Oversimplified, the basis of inherited property for income tax purposes is the fair market value of the property at the time of the decedent’s death. This is commonly referred to as the “stepped-up” basis rule. In other words, if the tax basis of the deceased was $80,000, on his death it increases — i.e. is “stepped up” to the value on the date of his death.
By way of illustration, if you purchased your property 20 years ago for $50,000.00, and over the years have made $30,000 of major improvements, your basis for tax purposes is $80,000.00. If you sell the property for $200,000.00, without taking into consideration costs or expenses of sale, your profit is $120,000.00. If you are eligible to claim the above-referenced exclusion of gain because you owned and used the house as your principal residence for two out of the five years before sale, you will not have to pay a tax on the profit you have made.
If, however, you do not – or cannot – take advantage of the exclusion of gain, you will have to pay capital gains tax on the $120,000.00 which you have made in profit. At current rates, depending on your income, it could be as high as 20 percent or $24,000 in Federal tax, plus any applicable state and local tax.
If, on the other hand, you do not sell your property, on your death your heirs will in most cases receive the benefit of this “stepped-up” basis rule. If the value of your property on the date of your death was $200,000.00, and your heirs sell the property for $200,000.00, then they probably will not have to pay any Federal income tax on this sale. They receive tax-free benefits of the appreciation during your lifetime. Obviously, if the heirs sell the property for $300,000.00, then they would have to pay tax on that gain, which in our example would be $100,000.00. Keep in mind that we are only discussing income tax and not inheritance tax.
According to the Tax Code, the stepped-up basis applies to property “acquired by bequest, devise, or inheritance, or by the decedent’s estate from the decedent. . .” This means that whether the decedent has a will, or dies intestate (without a will), the beneficiary is eligible for that stepped-up basis.
The law further goes on to address community property states, where each spouse has an undivided half interest in community property. In those states, an heir, devisee or legatee obtains the decedent’s half interest from the deceased spouse, and is entitled to a stepped-up basis under the general rules. The surviving spouse is also entitled to a stepped-up basis for his or her half interest if at least half of the community property in question is included in the decedent’s gross estate for tax purposes. (For more information, obtain the free IRS publication 555, “Community Property”, available Here.)
There is, however, an alternative valuation rule which can be adopted. This alternative valuation gives the taxpayer the election to value the property six months after the date of death or at the date of disposition, if earlier. The purpose of this election is to afford some limited tax relief to estates which have experienced a decline in the value of assets during that six months period. It is anticipated that with the decline in real estate many homes have encountered these past 5-7 years, many estates may give serious consideration to this alternative valuation method.

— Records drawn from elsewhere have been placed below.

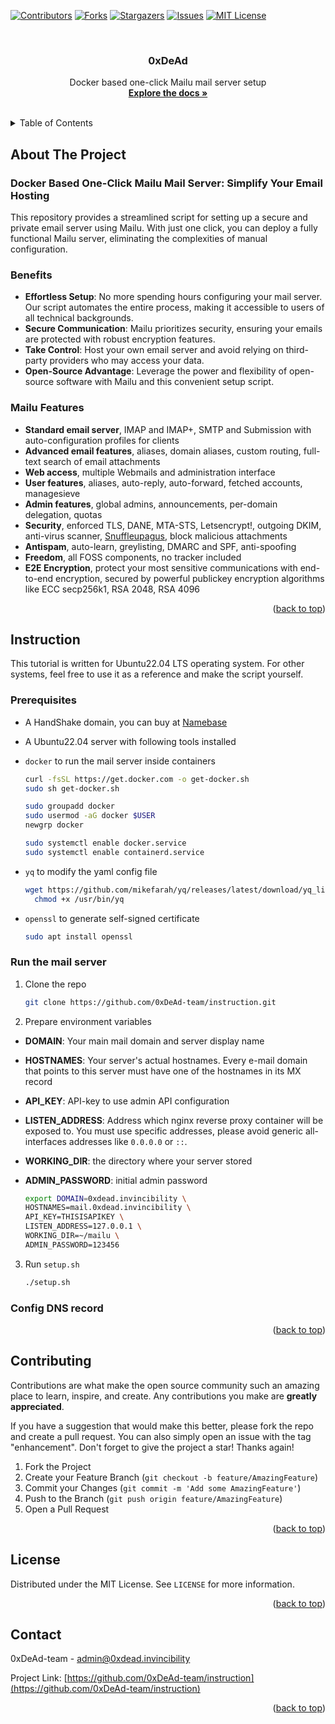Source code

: <!-- Improved compatibility of back to top link: See: https://github.com/othneildrew/Best-README-Template/pull/73 -->
<a name="readme-top"></a>
<!--
*** Thanks for checking out the Best-README-Template. If you have a suggestion
*** that would make this better, please fork the repo and create a pull request
*** or simply open an issue with the tag "enhancement".
*** Don't forget to give the project a star!
*** Thanks again! Now go create something AMAZING! :D
-->



<!-- PROJECT SHIELDS -->
<!--
*** I'm using markdown "reference style" links for readability.
*** Reference links are enclosed in brackets [ ] instead of parentheses ( ).
*** See the bottom of this document for the declaration of the reference variables
*** for contributors-url, forks-url, etc. This is an optional, concise syntax you may use.
*** https://www.markdownguide.org/basic-syntax/#reference-style-links
-->
[![Contributors][contributors-shield]][contributors-url]
[![Forks][forks-shield]][forks-url]
[![Stargazers][stars-shield]][stars-url]
[![Issues][issues-shield]][issues-url]
[![MIT License][license-shield]][license-url]



<!-- PROJECT LOGO -->
<br />
<div align="center">

<h3 align="center">0xDeAd</h3>

  <p align="center">
    Docker based one-click Mailu mail server setup
    <br />
    <a href="https://github.com/0xDeAd-team/instruction"><strong>Explore the docs »</strong></a>
    <br />
    <br />
  </p>
</div>

<!-- TABLE OF CONTENTS -->
<details>
  <summary>Table of Contents</summary>
  <ol>
    <li>
      <a href="#about-the-project">About The Project</a>
      <ul>
        <li><a href="#docker-based-one-click-mailu-mail-server:-simplify-your-email-hosting">Docker Based One-Click Mailu Mail Server: Simplify Your Email Hosting</a></li>
        <li><a href="#benefits">Benefits</a></li>
        <li><a href="#mailu-features">Mailu Features</a></li>
      </ul>
    </li>
    <li>
      <a href="#instruction">Instruction</a>
      <ul>
        <li><a href="#prerequisites">Prerequisites</a></li>
        <li><a href="#run-the-mail-server">Run the mail server</a></li>
      </ul>
    </li>
    <li><a href="#contributing">Contributing</a></li>
    <li><a href="#license">License</a></li>
    <li><a href="#contact">Contact</a></li>
  </ol>
</details>

<!-- ABOUT THE PROJECT -->
## About The Project

### Docker Based One-Click Mailu Mail Server: Simplify Your Email Hosting

This repository provides a streamlined script for setting up a secure and private email server using Mailu. With just one click, you can deploy a fully functional Mailu server, eliminating the complexities of manual configuration.

### Benefits

- **Effortless Setup**: No more spending hours configuring your mail server. Our script automates the entire process, making it accessible to users of all technical backgrounds.
- **Secure Communication**: Mailu prioritizes security, ensuring your emails are protected with robust encryption features.
- **Take Control**: Host your own email server and avoid relying on third-party providers who may access your data.
- **Open-Source Advantage**: Leverage the power and flexibility of open-source software with Mailu and this convenient setup script.

### Mailu Features

- **Standard email server**, IMAP and IMAP+, SMTP and Submission with auto-configuration profiles for clients
- **Advanced email features**, aliases, domain aliases, custom routing, full-text search of email attachments
- **Web access**, multiple Webmails and administration interface
- **User features**, aliases, auto-reply, auto-forward, fetched accounts, managesieve
- **Admin features**, global admins, announcements, per-domain delegation, quotas
- **Security**, enforced TLS, DANE, MTA-STS, Letsencrypt!, outgoing DKIM, anti-virus scanner, [Snuffleupagus](https://github.com/jvoisin/snuffleupagus/), block malicious attachments
- **Antispam**, auto-learn, greylisting, DMARC and SPF, anti-spoofing
- **Freedom**, all FOSS components, no tracker included
- **E2E Encryption**, protect your most sensitive communications with end-to-end encryption, secured by powerful publickey encryption algorithms like ECC secp256k1, RSA 2048, RSA 4096

<p align="right">(<a href="#readme-top">back to top</a>)</p>

## Instruction

This tutorial is written for Ubuntu22.04 LTS operating system. For other systems, feel free to use it as a reference and make the script yourself.

### Prerequisites

- A HandShake domain, you can buy at [Namebase](https://namebase.io)

- A Ubuntu22.04 server with following tools installed  

- `docker` to run the mail server inside containers

  ```sh
  curl -fsSL https://get.docker.com -o get-docker.sh
  sudo sh get-docker.sh

  sudo groupadd docker
  sudo usermod -aG docker $USER
  newgrp docker

  sudo systemctl enable docker.service
  sudo systemctl enable containerd.service
  ```

- `yq` to modify the yaml config file

  ```sh
  wget https://github.com/mikefarah/yq/releases/latest/download/yq_linux_amd64 -O /usr/bin/yq &&\
    chmod +x /usr/bin/yq
  ```

- `openssl` to generate self-signed certificate

  ```sh
  sudo apt install openssl
  ```

### Run the mail server

1. Clone the repo

    ```sh
    git clone https://github.com/0xDeAd-team/instruction.git
    ```

2. Prepare environment variables

- **DOMAIN**: Your main mail domain and server display name
- **HOSTNAMES**: Your server's actual hostnames. Every e-mail domain that points to this server must have one of the hostnames in its MX record
- **API_KEY**: API-key to use admin API configuration
- **LISTEN_ADDRESS**: Address which nginx reverse proxy container will be exposed to. You must use specific addresses, please avoid generic all-interfaces addresses like `0.0.0.0` or `::`.
- **WORKING_DIR**: the directory where your server stored
- **ADMIN_PASSWORD**: initial admin password

    ```sh
    export DOMAIN=0xdead.invincibility \
    HOSTNAMES=mail.0xdead.invincibility \
    API_KEY=THISISAPIKEY \
    LISTEN_ADDRESS=127.0.0.1 \
    WORKING_DIR=~/mailu \
    ADMIN_PASSWORD=123456
    ```

3. Run `setup.sh`

   ```sh
   ./setup.sh
   ```

### Config DNS record

<p align="right">(<a href="#readme-top">back to top</a>)</p>

## Contributing

Contributions are what make the open source community such an amazing place to learn, inspire, and create. Any contributions you make are **greatly appreciated**.

If you have a suggestion that would make this better, please fork the repo and create a pull request. You can also simply open an issue with the tag "enhancement".
Don't forget to give the project a star! Thanks again!

1. Fork the Project
2. Create your Feature Branch (`git checkout -b feature/AmazingFeature`)
3. Commit your Changes (`git commit -m 'Add some AmazingFeature'`)
4. Push to the Branch (`git push origin feature/AmazingFeature`)
5. Open a Pull Request

<p align="right">(<a href="#readme-top">back to top</a>)</p>

## License

Distributed under the MIT License. See `LICENSE` for more information.

<p align="right">(<a href="#readme-top">back to top</a>)</p>

## Contact

0xDeAd-team - <admin@0xdead.invincibility>

Project Link: [https://github.com/0xDeAd-team/instruction](https://github.com/0xDeAd-team/instruction)

<p align="right">(<a href="#readme-top">back to top</a>)</p>

<!-- MARKDOWN LINKS & IMAGES -->
<!-- https://www.markdownguide.org/basic-syntax/#reference-style-links -->
[contributors-shield]: https://img.shields.io/github/contributors/0xDeAd-team/instruction.svg?style=for-the-badge
[contributors-url]: https://github.com/0xDeAd-team/instruction/graphs/contributors
[forks-shield]: https://img.shields.io/github/forks/0xDeAd-team/instruction.svg?style=for-the-badge
[forks-url]: https://github.com/0xDeAd-team/instruction/network/members
[stars-shield]: https://img.shields.io/github/stars/0xDeAd-team/instruction.svg?style=for-the-badge
[stars-url]: https://github.com/0xDeAd-team/instruction/stargazers
[issues-shield]: https://img.shields.io/github/issues/0xDeAd-team/instruction.svg?style=for-the-badge
[issues-url]: https://github.com/0xDeAd-team/instruction/issues
[license-shield]: https://img.shields.io/github/license/0xDeAd-team/instruction.svg?style=for-the-badge
[license-url]: https://github.com/0xDeAd-team/instruction/blob/master/LICENSE.txt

It should be noted that the stepped up basis will not apply to situations where you or your spouse gave the property to the decedent within one year before the decedent dies.
Obviously, the decision on whether to sell your property while you are living or pass it on to your heirs is a very important — and personal — decision. Some people want to make sure that their heirs will be properly protected on their death. Other people might very well want to make sure that they are protected while they are living. Too many people are, unfortunately, house rich and cash poor.
If, for example, you are sitting on a large amount of equity, and if you need cash now, letting your heirs inherit the property at the stepped-up basis will not solve your immediate cash problem. On the other hand, if you gift your house to your children, your tax basis becomes theirs. So unless they can take advantage of the up-to-$250,000 (or $500,000) gain exclusion, they may have to pay a hefty capital gains tax when they sell. They won’t really be happy campers at that time.
Thus, it is critical that you discuss all of these ramifications with your tax advisors at the earliest possible opportunity. And while you have the absolute right to decide how to deal with your own property, it would also be advisable to at least let your children know your decisions.
For general information on this subject, you should get the free IRS publication 551, entitled “Basis of Assets”.